By DON O'BRIEN
Herald-Whig Staff Writer
A Quincy man facing felony charges in three separate cases was sentenced Wednesday to two years in prison in one case and received probation in the other two cases.
Judge William Mays ordered the unusual sentence for Richard "Kent" Breder, 53. Breder pleaded guilty Aug. 23 to unlawful participation in methamphetamine production, unlawful possession of meth and unlawful possession of a controlled substance (heroin). Since those were Breder's first felony convictions, Mays went through with a sentence of 30 months of probation on the two meth charges and ordered a prison sentence on the controlled substance charge.
The sentences will run consecutively, meaning Breder will serve two years in the Illinois Department of Corrections before starting probation in the other two cases. He was facing a sentencing cap of eight years on all three cases.
"I have trouble trusting you," Mays told Breder before Wednesday's sentencing.
Mays said he didn't have a problem with probation for the first two felonies because those were Breder's first felony convictions.
But "I can't put you on probation for the third offense," the judge said. "Too much happened in the middle."
Breder's first arrest came June 21, 2012, after an investigation by the West Central Illinois Task Force. Breder gave officers permission to search his property in rural Quincy, where they found items associated with the manufacture of meth in a burn pit outside the house. Adams County First Assistant State's Attorney Gary Farha said Breder had purchased pseudoephedrine pills 27 times from 2010 to his arrest.
Breder was out on bond when he was arrested again Aug. 17, 2012. Task force officers used a confidential source to set up a controlled buy with Breder. Farha said the source gave Breder pills in exchange for a plastic bag containing a substance that field-tested positive for meth.

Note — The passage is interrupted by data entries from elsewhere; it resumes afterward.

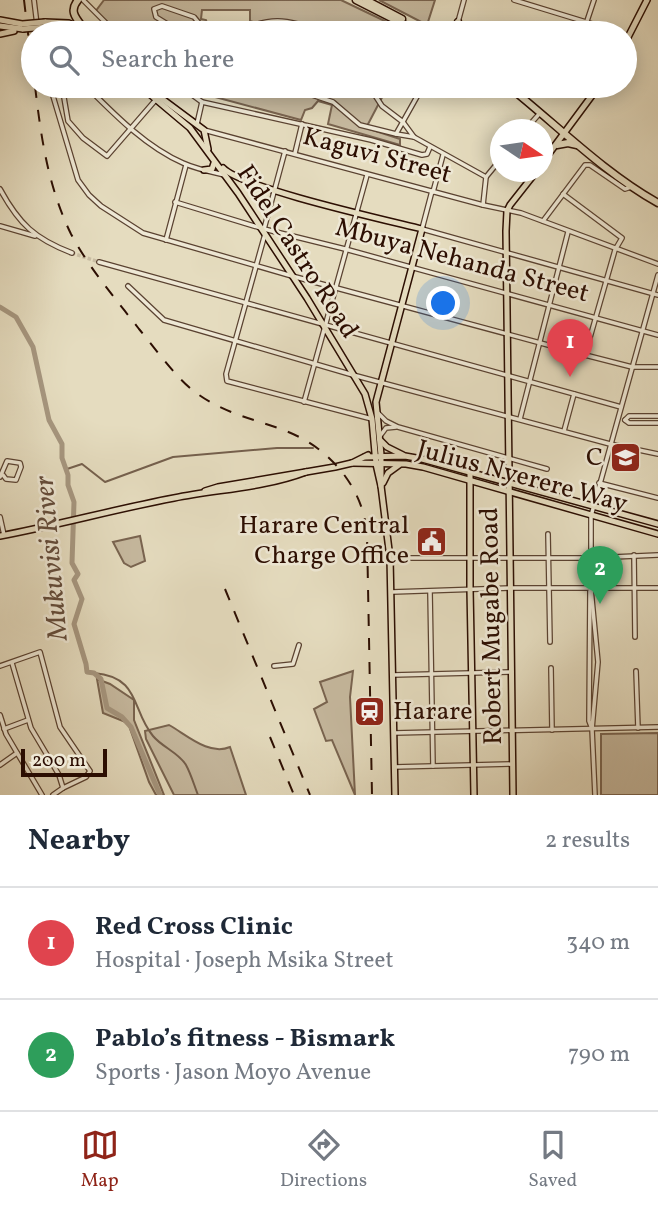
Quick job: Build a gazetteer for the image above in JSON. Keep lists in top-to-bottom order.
{
  "streets": {
    "main road": ["Fidel Castro Road", "Julius Nyerere Way", "Robert Mugabe Road"],
    "street": ["Kaguvi Street", "Mbuya Nehanda Street"]
  },
  "crossings": [
    ["Kaguvi Street", "Fidel Castro Road"],
    ["Kaguvi Street", "Robert Mugabe Road"],
    ["Fidel Castro Road", "Mbuya Nehanda Street"],
    ["Fidel Castro Road", "Julius Nyerere Way"],
    ["Mbuya Nehanda Street", "Robert Mugabe Road"],
    ["Julius Nyerere Way", "Robert Mugabe Road"]
  ],
  "water": ["Mukuvisi River"],
  "places": {
    "school or university": ["C"],
    "public building": ["Harare Central Charge Office"],
    "station": ["Harare"]
  },
  "scale_bar": "200 m",
  "north": "right",
  "page": {
    "search": "Search here",
    "pins": ["1", "2"],
    "scale": "200 m",
    "heading": ["Nearby", "2 results"],
    "list": [
      {
        "mark": "1",
        "name": "Red Cross Clinic",
        "note": "Hospital · Joseph Msika Street",
        "value": "340 m"
      },
      {
        "mark": "2",
        "name": "Pablo’s fitness - Bismark",
        "note": "Sports · Jason Moyo Avenue",
        "value": "790 m"
      }
    ],
    "nav": ["Map", "Directions", "Saved"]
  }
}
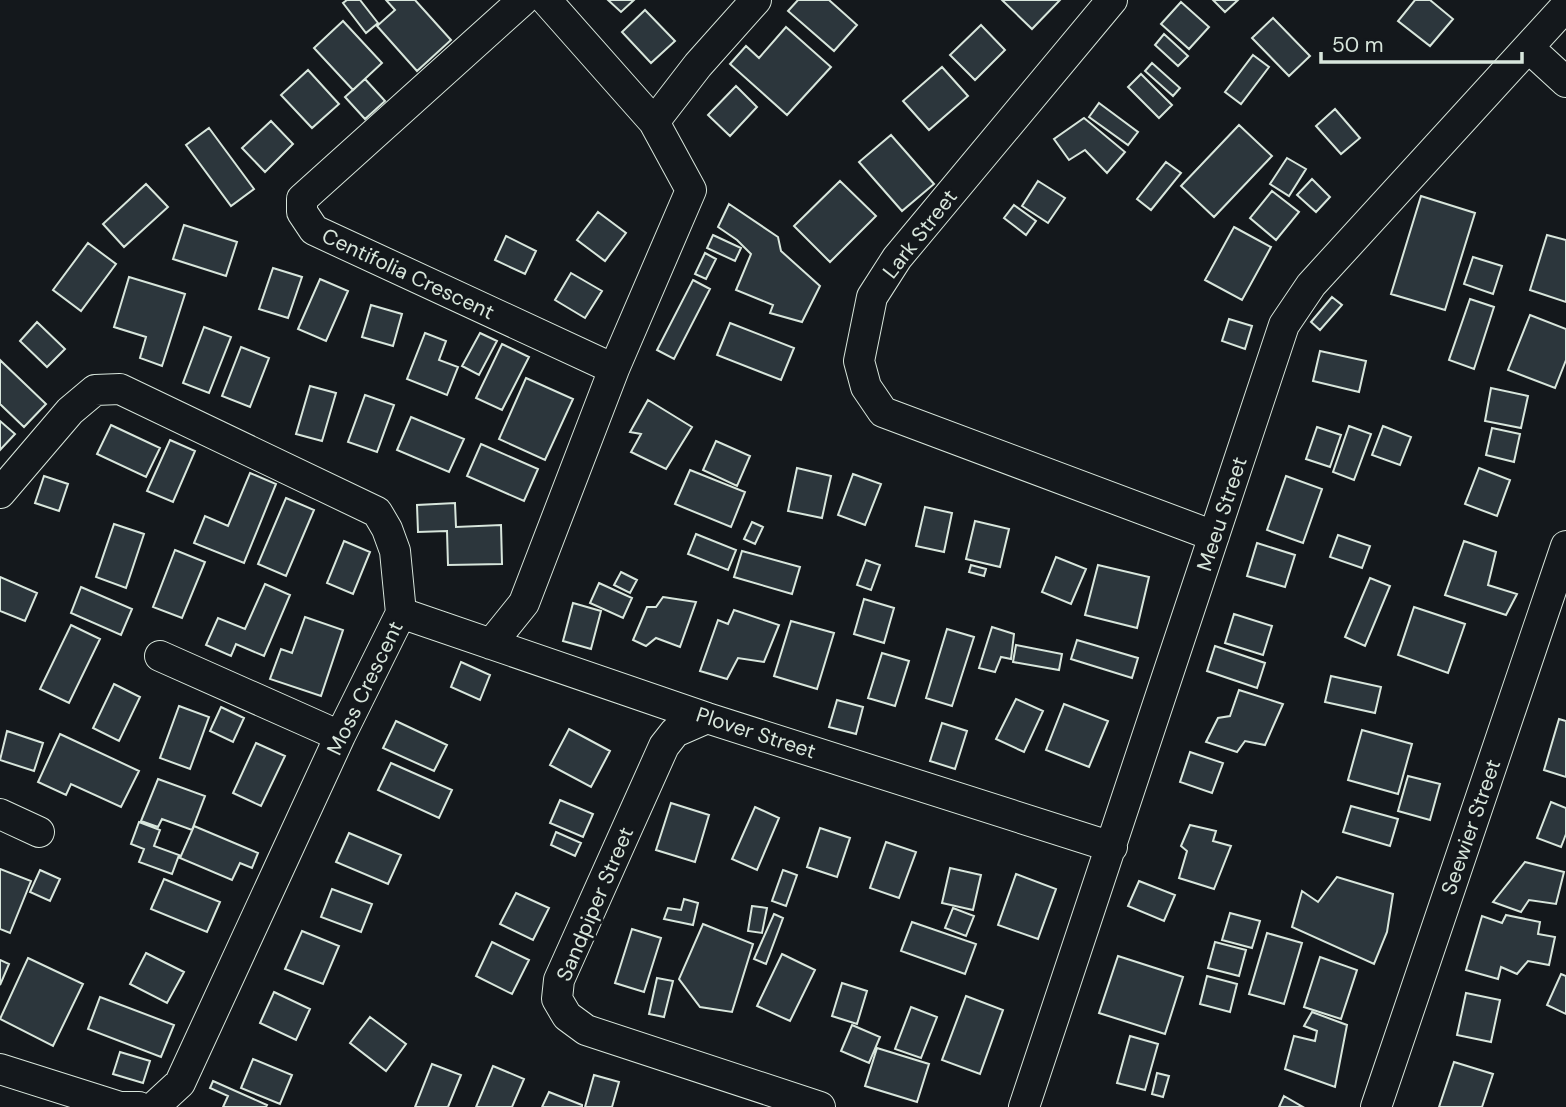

He was arrested a third time May 16 while still out on bond in the other cases when task force officers with a warrant searched Breder's residence at 603 E. 575th Place in rural Quincy. Farha said officers found a substance in Breder's living room that field-tested positive for heroin. Farha said Breder admitted to officers that he had used heroin the previous day.
Breder's attorney, Gerald Timmerwilke, had Breder's mother and daughter testify on his behalf at the 75-minute hearing. Breder also took the stand. He said his life started to go downhill after he had a heart attack and his second wife divorced him in 2009.
Breder, who was convicted of four DUIs while living in Texas from 1982 through 1991, said he turned to alcohol after his divorce. He said he got involved in meth after reuniting with some old friends.
"I started playing with it, and one thing led to another," Breder said. "It was a snowball effect. It cost me everything."
Breder said he was more addicted to making meth than he was using it. He said he would sell some of the meth that he cooked to help pay rent. He sought treatment after his arrests last year and went through nearly 60 days of inpatient therapy.
His last arrest came after he said a family member came over with 5 ounces of crystal meth and some hookers earlier this year.
"I slipped and fell on the ice," Breder said.
Farha asked Mays to sentence Breder to prison in all three cases and sought the eight-year maximum allowed under the plea agreement.
"Mr. Breder is facing a cap of eight years in prison, which is one year more than the minimum," Farha said. "That is a tremendous break considering his situation. The need to deter others from doing the same things is overwhelming. It screams of a sentence to the Department of Corrections."
Timmerwilke asked for probation, saying Breder would even be willing to do home confinement if it meant staying out of prison.
"He has a plan to try to get back into the workforce," Timmerwilke said. "He has a plan (for addiction), and it's working. We are asking the court not to give up on this man at this point in time."
Breder has been lodged in the Adams County Jail since his May arrest in lieu of $75,000 bond. He will be given credit for 167 days served.